The controlling case is Unemployment Compensation Board of Review v. Holahan, 20 Pa. Commonwealth Ct. 381, 341 A.2d 587 (1975), where a claimant argued that the elimination of certain fringe benefits by his employer as a requirement of continued employment presented necessitous and compelling cause for leaving work.6
*257In Holahan, upon tlie employee’s decision to postpone retirement, the company-provided hospitalization insurance terminated, leaving coverage solely under the Medicare program; in addition, the employer ceased contributions to the employee’s profit-sharing retirement plan. We held that these changes “did not present a common sense and prudent reason for leaving work. ’ ’
Here the employees who chose to work beyond age 65 would actually lose less benefits than those lost by the employee in Holahan.
The claimant, as in Holahan, “will receive as much from [his] benefit plan as he could have ever expected,” although he apparently would not have achieved more in pension benefit terms. “It cannot be said, therefore, that his voluntary retirement for the reasons he states was for cause of a necessitous and compelling nature.” 20 Pa. Commonwealth Ct. at 384, 341 A.2d at 588.
We must reverse the board’s award of compensation.
Order
Now, October 27, 1981, the order of the Unemployment Compensation Board of Review, dated June 23, 1980, Appeal No. B-79-8-I-652, is hereby reversed.

 Duquesne Light.

 Michael J. Abaray.

 Section 402(b)(1) of the Unemployment Compensation Act, Act of December 5, 1936, P.L. (1937) 2897, as amended, 43 P.S. §802(b) (1).

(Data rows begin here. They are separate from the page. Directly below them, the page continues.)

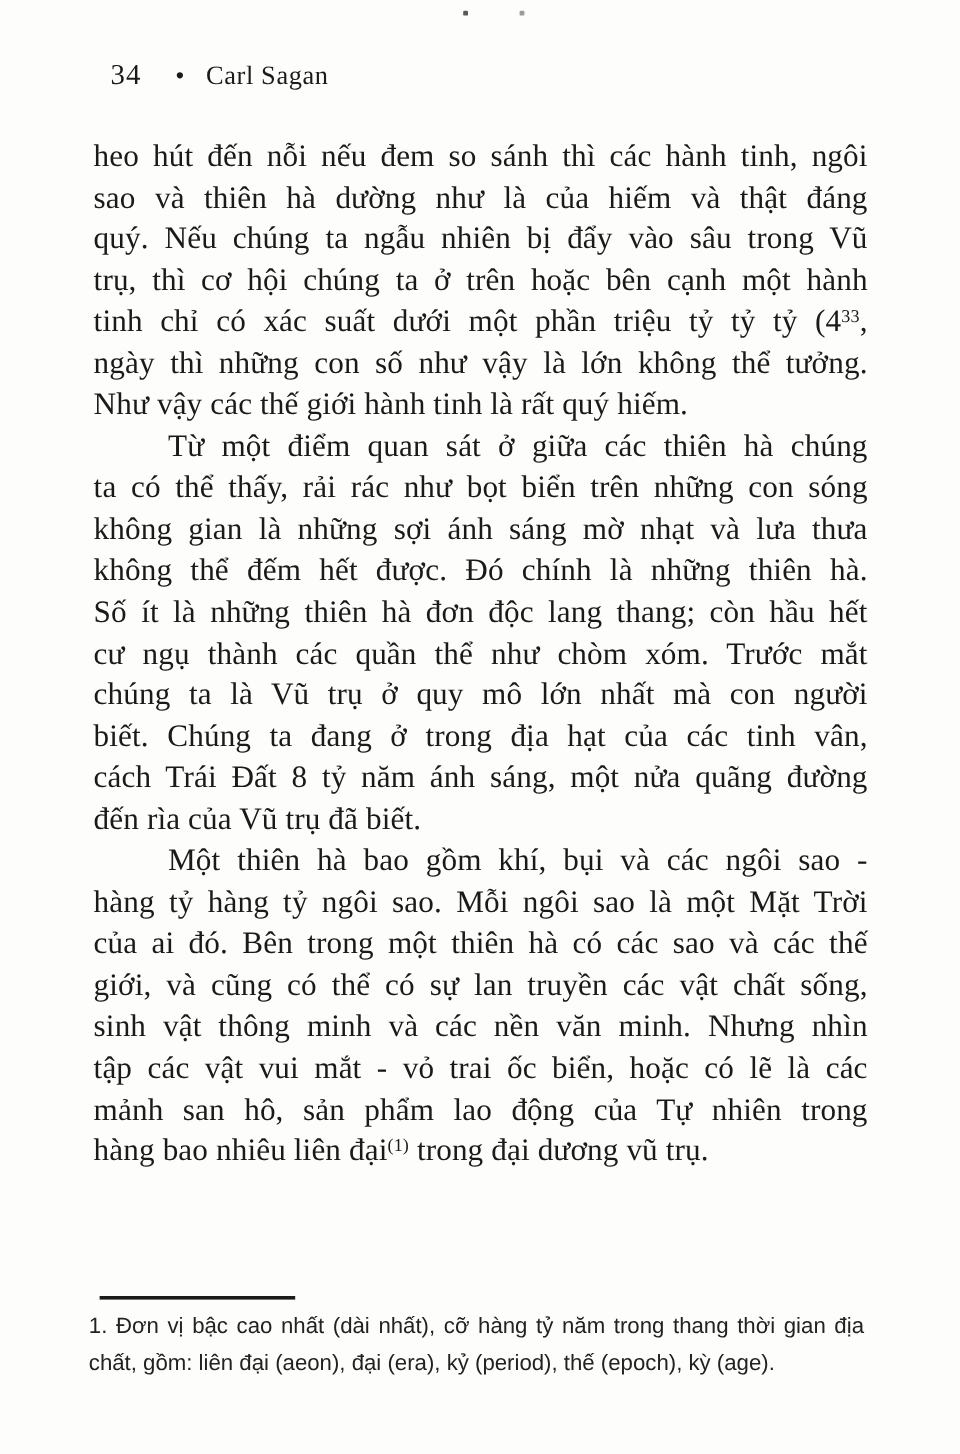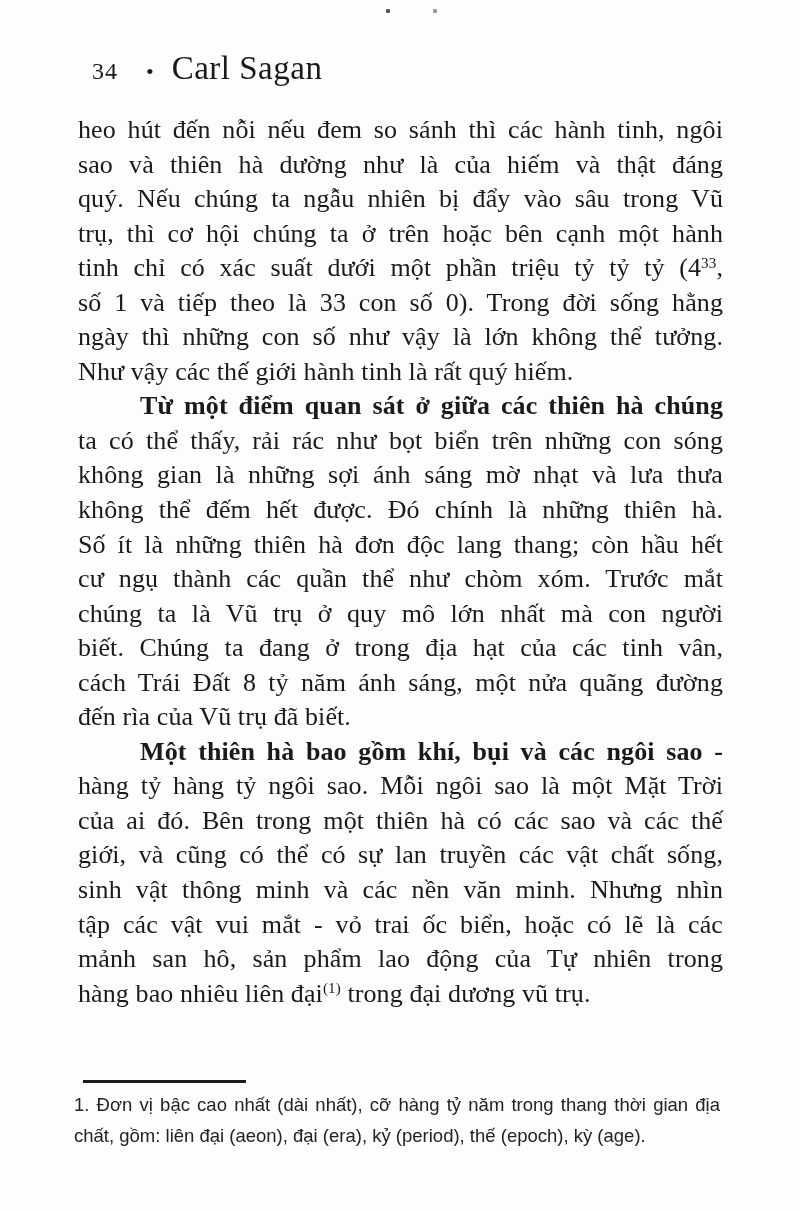--- a/index.html
+++ b/index.html
@@ -43,7 +43,7 @@
     margin: 0 18px 0 28px;
   }
   .running-head .author {
-    font-size: 33px;
+    font-size: 22px;
     letter-spacing: .5px;
   }
 

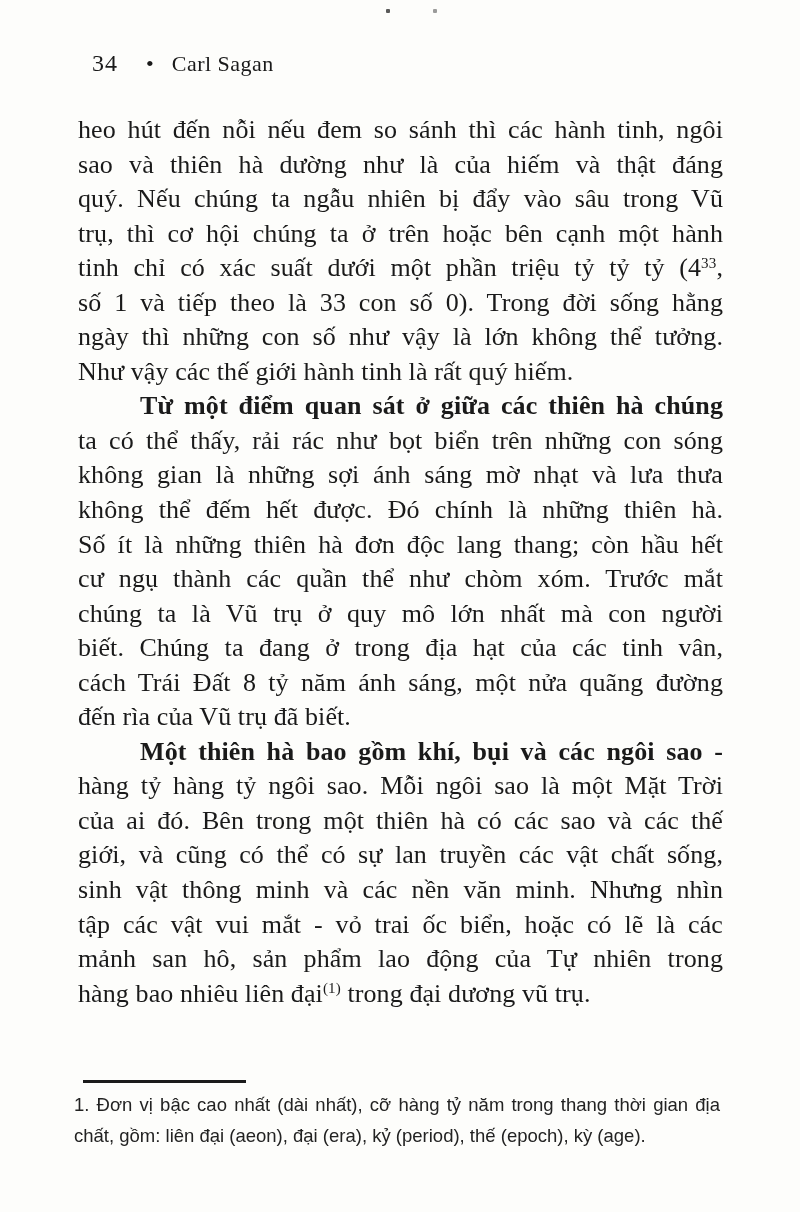--- a/index.html
+++ b/index.html
@@ -113,7 +113,6 @@
       <div class="line"><span>quý. Nếu chúng ta ngẫu nhiên bị đẩy vào sâu trong Vũ</span></div>
       <div class="line"><span>trụ, thì cơ hội chúng ta ở trên hoặc bên cạnh một hành</span></div>
       <div class="line"><span>tinh chỉ có xác suất dưới một phần triệu tỷ tỷ tỷ (4</span><sup>33</sup><span>,</span></div>
-      <div class="line"><span>số 1 và tiếp theo là 33 con số 0). Trong đời sống hằng</span></div>
       <div class="line"><span>ngày thì những con số như vậy là lớn không thể tưởng.</span></div>
       <div class="line last"><span>Như vậy các thế giới hành tinh là rất quý hiếm.</span></div>
       <div class="line indent-first"><span>Từ một điểm quan sát ở giữa các thiên hà chúng</span></div>

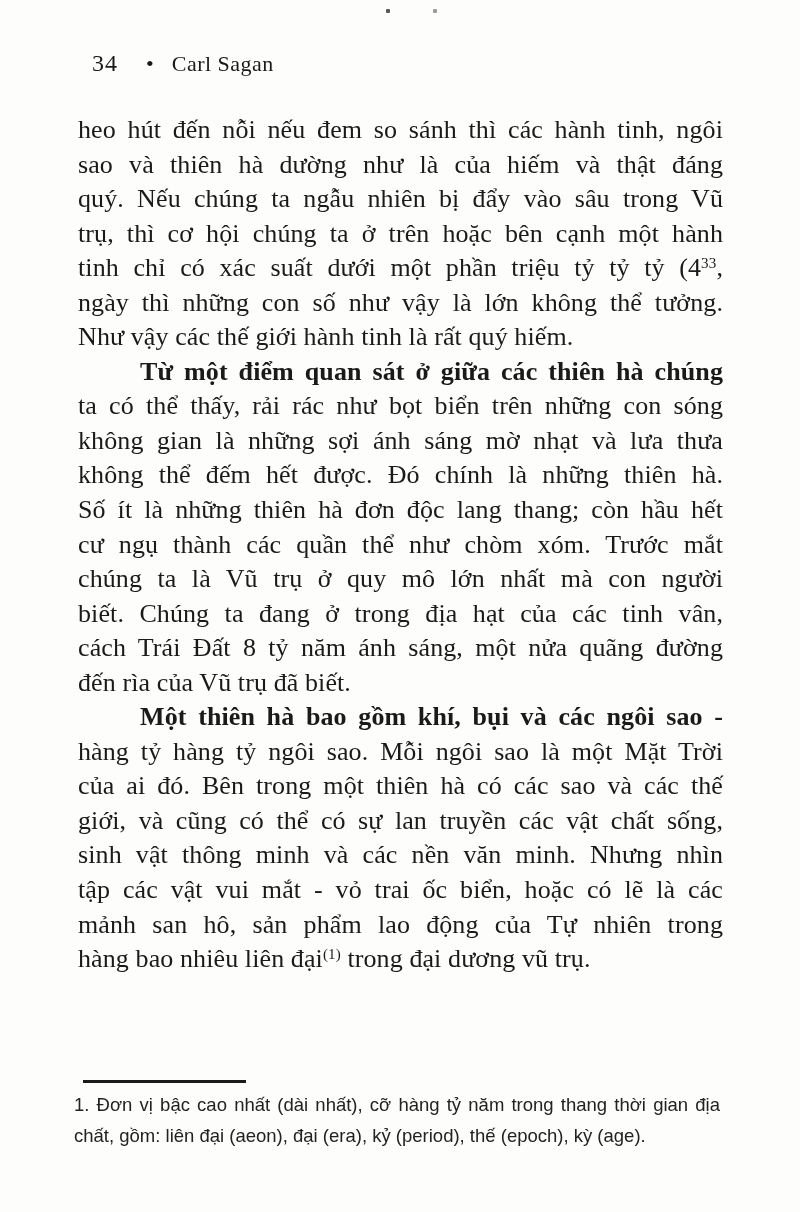--- a/index.html
+++ b/index.html
@@ -65,7 +65,6 @@
   }
   .line.indent-first {
     text-indent: 62px;
-    font-weight: bold;
   }
   sup {
     font-size: .58em;

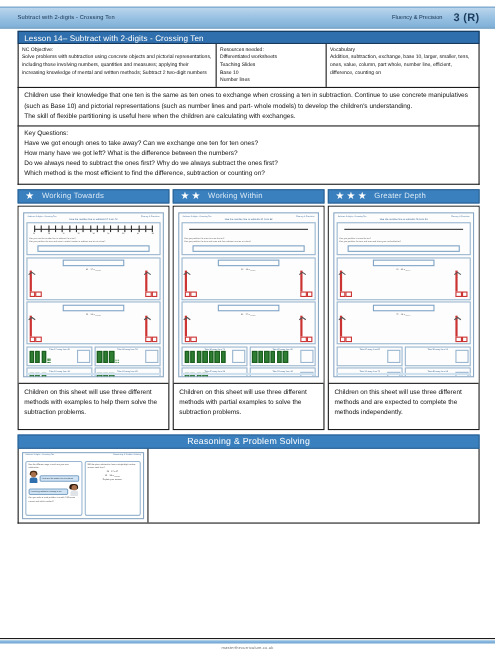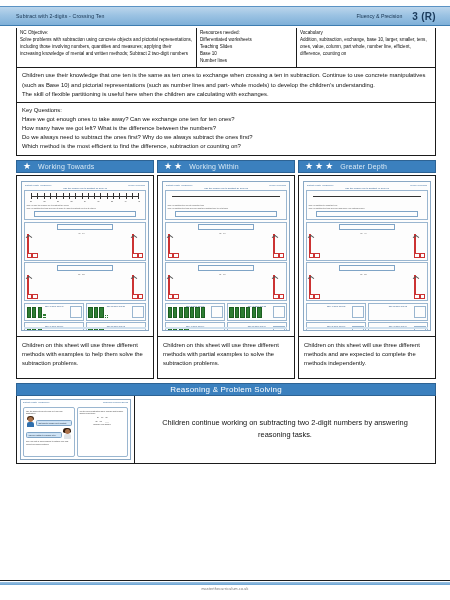--- a/index.html
+++ b/index.html
@@ -174,6 +174,9 @@
 
 <div class="page">
 
+  <div class="title-bar">
+    <span>Lesson 14– Subtract with  2-digits - Crossing Ten</span>
+  </div>
 
   <div class="info">
     <div class="info-col c1">

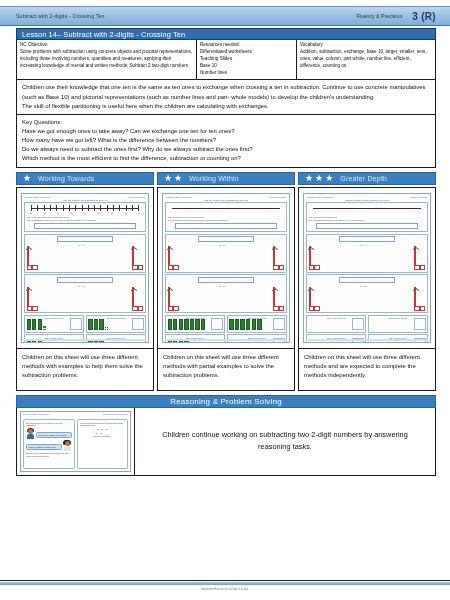--- a/index.html
+++ b/index.html
@@ -617,9 +617,6 @@
         </div>
       </div>
     </div>
-    <div class="reason-textcell">
-      <div class="reason-text">Children continue working on subtracting two 2-digit numbers by answering reasoning tasks.</div>
-    </div>
   </div>
 
 </div>

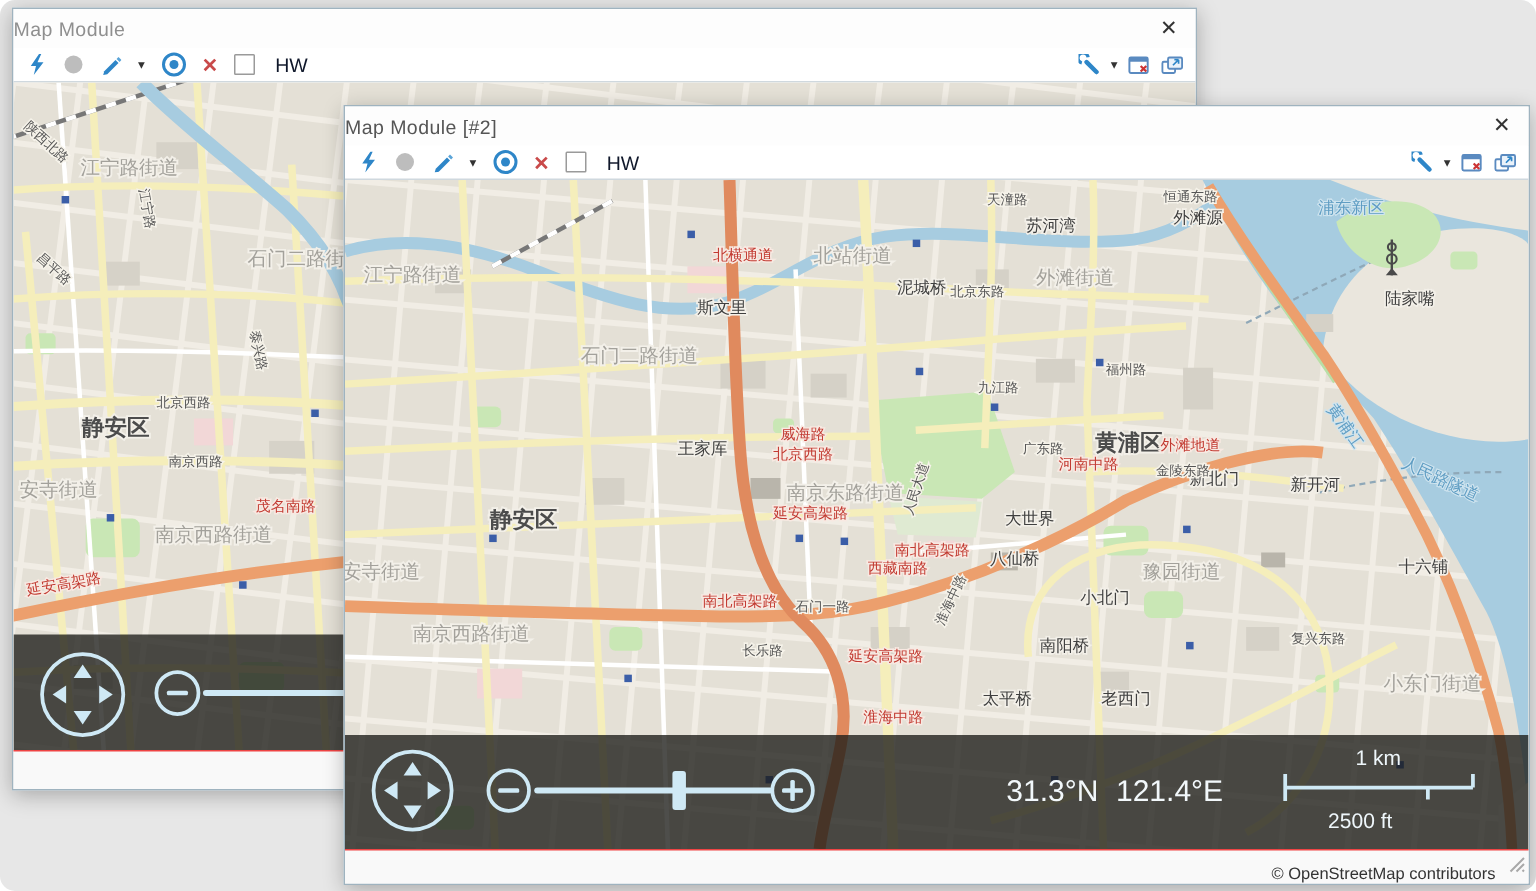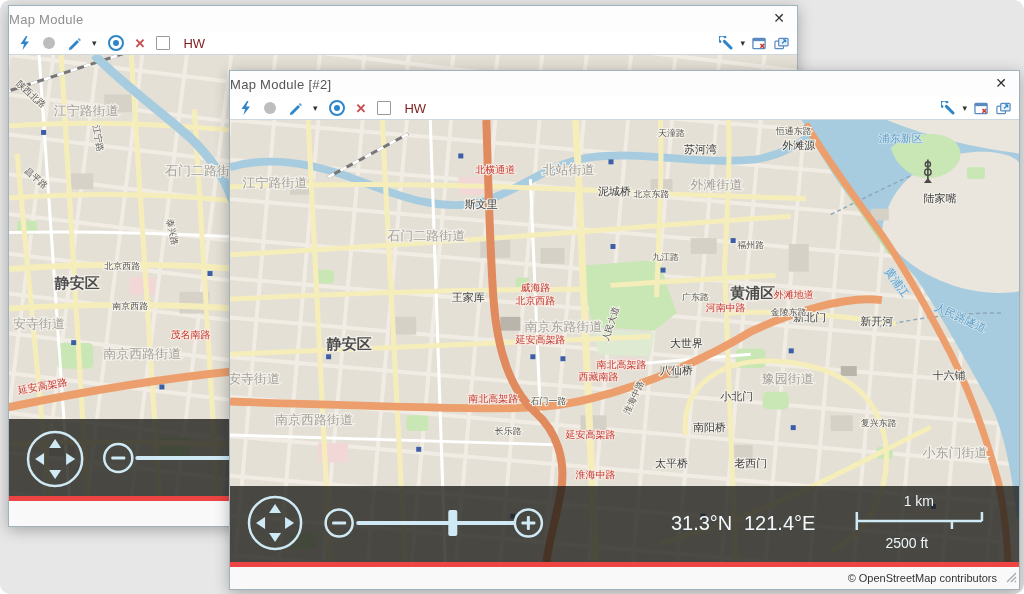--- a/index.html
+++ b/index.html
@@ -19,7 +19,7 @@
   .radio-ic i{width:6px;height:6px;border-radius:50%;background:#2e86c8;}
   .red-x{color:#c94a4a;font-weight:bold;font-size:13px;}
   .chk{width:12px;height:12px;border:1.5px solid #9a9a9a;background:#fff;border-radius:1px;}
-  .hw{font-size:13px;color:#7f1d1d;margin-left:2px;}
+  .hw{font-size:13px;color:#0f172a;margin-left:2px;}
   .map-wrap{position:relative;flex:1 1 auto;overflow:hidden;background:#eeebe4;}
   .map-svg{position:absolute;left:0;top:0;width:100%;height:100%;}
   .ctrlbar{position:absolute;left:0;right:0;bottom:0;background:rgba(28,28,24,.78);}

 The claimant was a member of the International Brotherhood of Electrical Workers, the bargaining unit, which had a contract in effect with the employer, due to expire on October 1, 1979.

 Specifically, the representative told the claimant that: he would not gain any more in his pension if he stayed until age 70, the claimant’s company-paid health insurance would end, his term insurance would be reduced for every year he worked past age 65, and *256the claimant would earn no additional vacation time for years worked after age 65.

 We cannot improve on Judge Blatt’s summary of the facts of that case:
The claimant had been employed by the Union National Bank, Pittsburgh, since 1960. On August 25, 1973 he reached 65 years of age and began to discuss retirement under a deferred retirement plan which the bank provided. At that time the claimant was receiving a salary of $805 per month and additional benefits including employer-paid hospitalization insurance and participation in an employer profit-*257sharing retirement plan to which the employer had been contributing approximately $2,000 per year. Under the employer’s retirement program, an employee reaching the age of 65 could elect one of two options: 1) upon agreement with the employer, he could continue working at the same job for the same salary but would not continue to receive either the paid-up hospitalization or additional employer contributions to the profit-sharing plan; or 2) he could retire and receive the accrued retirement benefits under the profit-sharing plan. The employer here offered to continue to employ the claimant at the same job and salary, but the claimant elected to retire instead.